Although media outlets have described the L.A. Tan case as the first settlement under the BIPA, parties reached a settlement in another BIPA-related case, Norberg v. Shutterfly, in 2016, according to the Chicago Tribune. The plaintiff in the case against Shutterfly alleged that the online photo site used facial-recognition software that measures a person’s unique facial geometry (e.g., the distance between a person’s eyes, nose and ears) to allow the plaintiff’s photo to be identified and marked with his name without his consent. Although a federal district judge in Chicago ruled in January that the Shutterfly case could proceed, the parties settled for an undisclosed amount in April.
The L.A. Tan settlement, and the Shutterfly settlement before it, have occurred against the backdrop of a class action BIPA case that is pending against Facebook in federal district court in California. In the Facebook case, plaintiffs sued over Facebook’s “tag suggestions” program, which uses facial-recognition technology to identify people in photographs. Facebook filed a motion to dismiss the case in June, saying that, under the requirements of the U.S. Supreme Court’s May decision in Spokeo v. Robins, the plaintiffs had failed to allege they suffered any actual harm from Facebook’s tagging program, as opposed to merely alleging a statutory violation. The court has not yet ruled on Facebook’s motion to dismiss.
Implications of L.A. Tan settlement
Whether the L.A. Tan settlement will open the gates to a flood of multimillion-dollar settlements and verdicts, or whether such claims are reined in by courts requiring more proof of actual harm, may depend in part on the outcome of the Facebook case.
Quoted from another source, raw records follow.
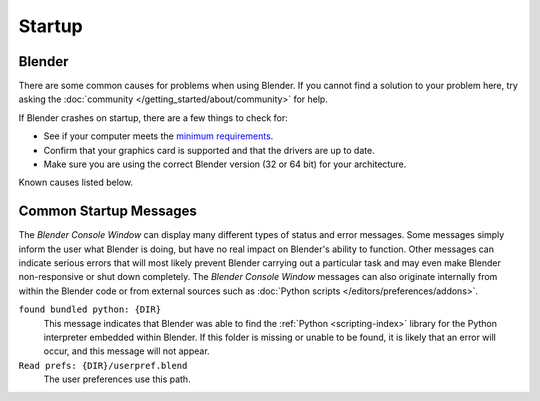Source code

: 
*******
Startup
*******

Blender
=======

There are some common causes for problems when using Blender. If you cannot find a solution to your problem here,
try asking the :doc:`community </getting_started/about/community>` for help.

If Blender crashes on startup, there are a few things to check for:

- See if your computer meets the `minimum requirements <https://www.blender.org/download/requirements/>`__.
- Confirm that your graphics card is supported and that the drivers are up to date.
- Make sure you are using the correct Blender version (32 or 64 bit) for your architecture.

Known causes listed below.


Common Startup Messages
=======================

The *Blender Console Window* can display many different types of status and error messages.
Some messages simply inform the user what Blender is doing, but have no real impact on Blender's ability to function.
Other messages can indicate serious errors that will most likely prevent Blender carrying out a particular task and
may even make Blender non-responsive or shut down completely. The *Blender Console Window* messages can
also originate internally from within the Blender code or from external sources such as
:doc:`Python scripts </editors/preferences/addons>`.

``found bundled python: {DIR}``
   This message indicates that Blender was able to find the :ref:`Python <scripting-index>`
   library for the Python interpreter embedded within Blender.
   If this folder is missing or unable to be found,
   it is likely that an error will occur, and this message will not appear.

``Read prefs: {DIR}/userpref.blend``
   The user preferences use this path.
An exceedingly pro-plaintiff litigation climate can drive professionals and businesses out of a state. For example, a 2010 study by the Northwestern University School of Medicine found that half of Illinois’ medical school graduates leave the state due in part to its “toxic medical malpractice environment.” And Madison County, Ill., has established a reputation as a “judicial hellhole” for being the nation’s asbestos litigation capital. Illinois policy makers may want to avoid giving companies yet another reason to balk at doing business in the state. Thus, in the event of a big uptick in litigation – or in anticipation of one – Illinois lawmakers might seek to limit companies’ liability under the BIPA by excluding, at a minimum, some photo-related images from the BIPA. This was the idea behind an amendment proposed, and then withdrawn, by Illinois state Sen. Terry Link, D-Waukegan, in May.
BIPA liability and the importance and value of biometric information are relatively new areas of concern, and much uncertainty surrounds these matters. As the parameters of the law are still unsettled, attorneys have advised businesses to carefully protect biometric information in their possession and to obtain adequate consent before storing or using such data to avoid privacy litigation. It remains to be seen what burdens the uncertainty and threat of BIPA litigation will ultimately impose on businesses, or what additional hassles and extra costs will be passed on to consumers. And no one knows yet whether the BIPA’s requirements will adequately protect people’s biometric information, or just how critical such protection might be.